Und Vartolomeis kontrollierte, konzentrierte Darbietung zeigt uns Annes Tortur, während sie wie gewohnt weitermacht, während sie versucht zu entscheiden, was sie tun soll: mit ihren Freunden abhängen, zu Vorlesungen gehen, verstohlen in anatomischen Wörterbüchern in dieser Vor-Web-Welt stöbern. Sie darf niemandem erzählen, dass sie tatsächlich in diese düstere, geheime Zukunft weiblicher Unterwerfung katapultiert wurde.

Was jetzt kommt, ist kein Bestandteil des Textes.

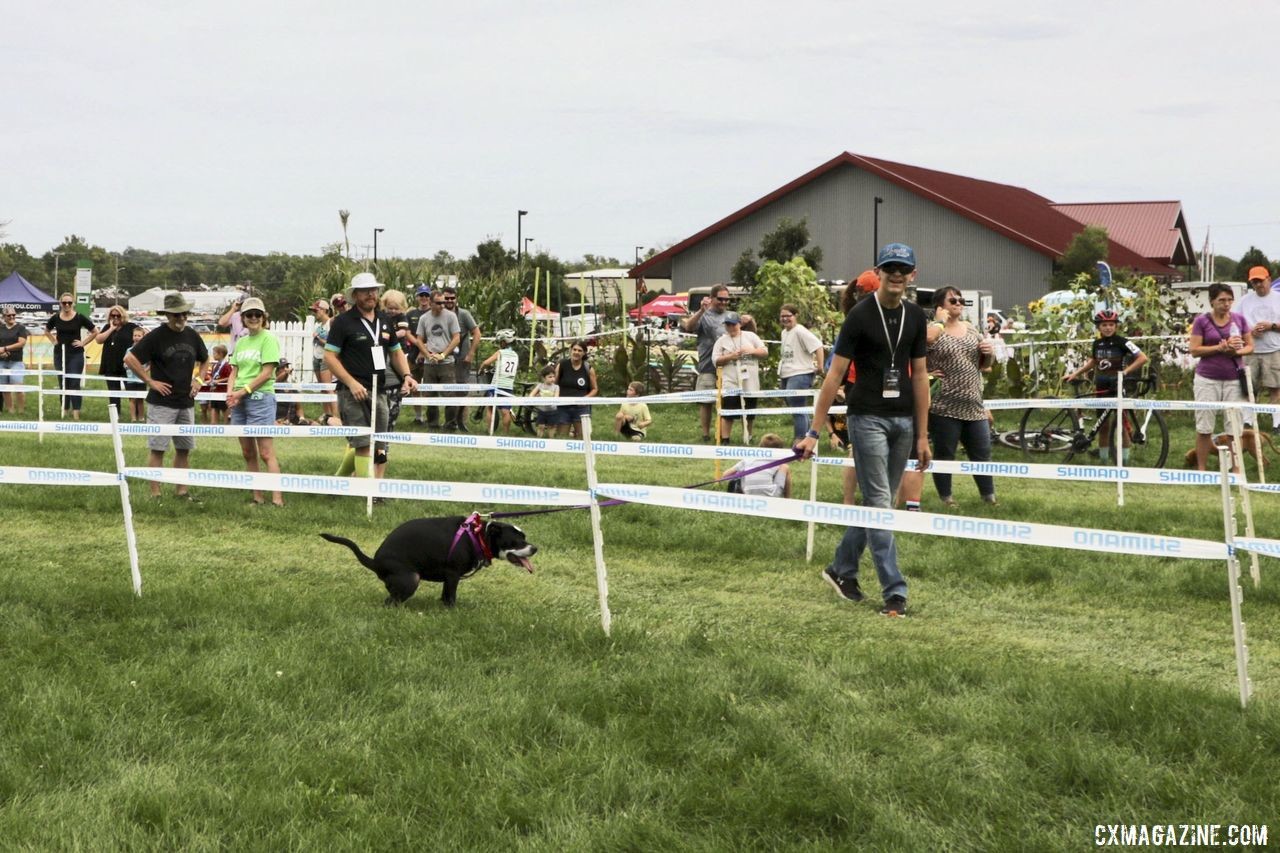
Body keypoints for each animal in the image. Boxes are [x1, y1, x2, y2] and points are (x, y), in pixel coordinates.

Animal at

Happening nimmt zum Thema Abtreibung eine andere Haltung ein als ein Film wie beispielsweise Mike Leighs Vera Drake aus dem Jahr 2004 oder Cristian Mungius 4 Months, 3 Weeks & 2 Days aus dem Jahr 2007, Filme, die sich mit einer ironischeren Kälte auf den Abtreiber konzentrierten; hier geht es um die schwangere frau selbst. Eine der verblüffendsten Szenen des Films kommt, als Annes kokette (aber jungfräuliche) Mitbewohnerin Brigitte (Louise Orry-Diquéro) ihr und ihrer stillen, wachsamen Freundin Hélène (Luàna Bajrami) die Sexstellung vorführt, die sie gehört hat, die beste ist: sie sitzt rittlings auf einem Kissen und beginnt sich zu wellen. Als Hélène Anne erschrocken ansieht, fängt Brigitte mit geschlossenen Augen an zu stöhnen, da sie offenbar vergessen hat, dass noch jemand da ist. Was denkt Anne: dass Brigitte naiv ist? Oder dass dies tatsächlich Vergnügen ist, das Vergnügen, das ihr Leben zerstört hat? Vielleicht denkt sie, dass Brigitte den Preis für dieses Vergnügen noch nicht kennt, oder vielleicht ist Anne neidisch in ihrem Elend und erinnert sich daran, wie wenig Lust und wie wenig sexuelle Expertise in ihre eigene unsentimentale Erziehung geflossen ist.

Happening kommt am 22. April in die Kinos.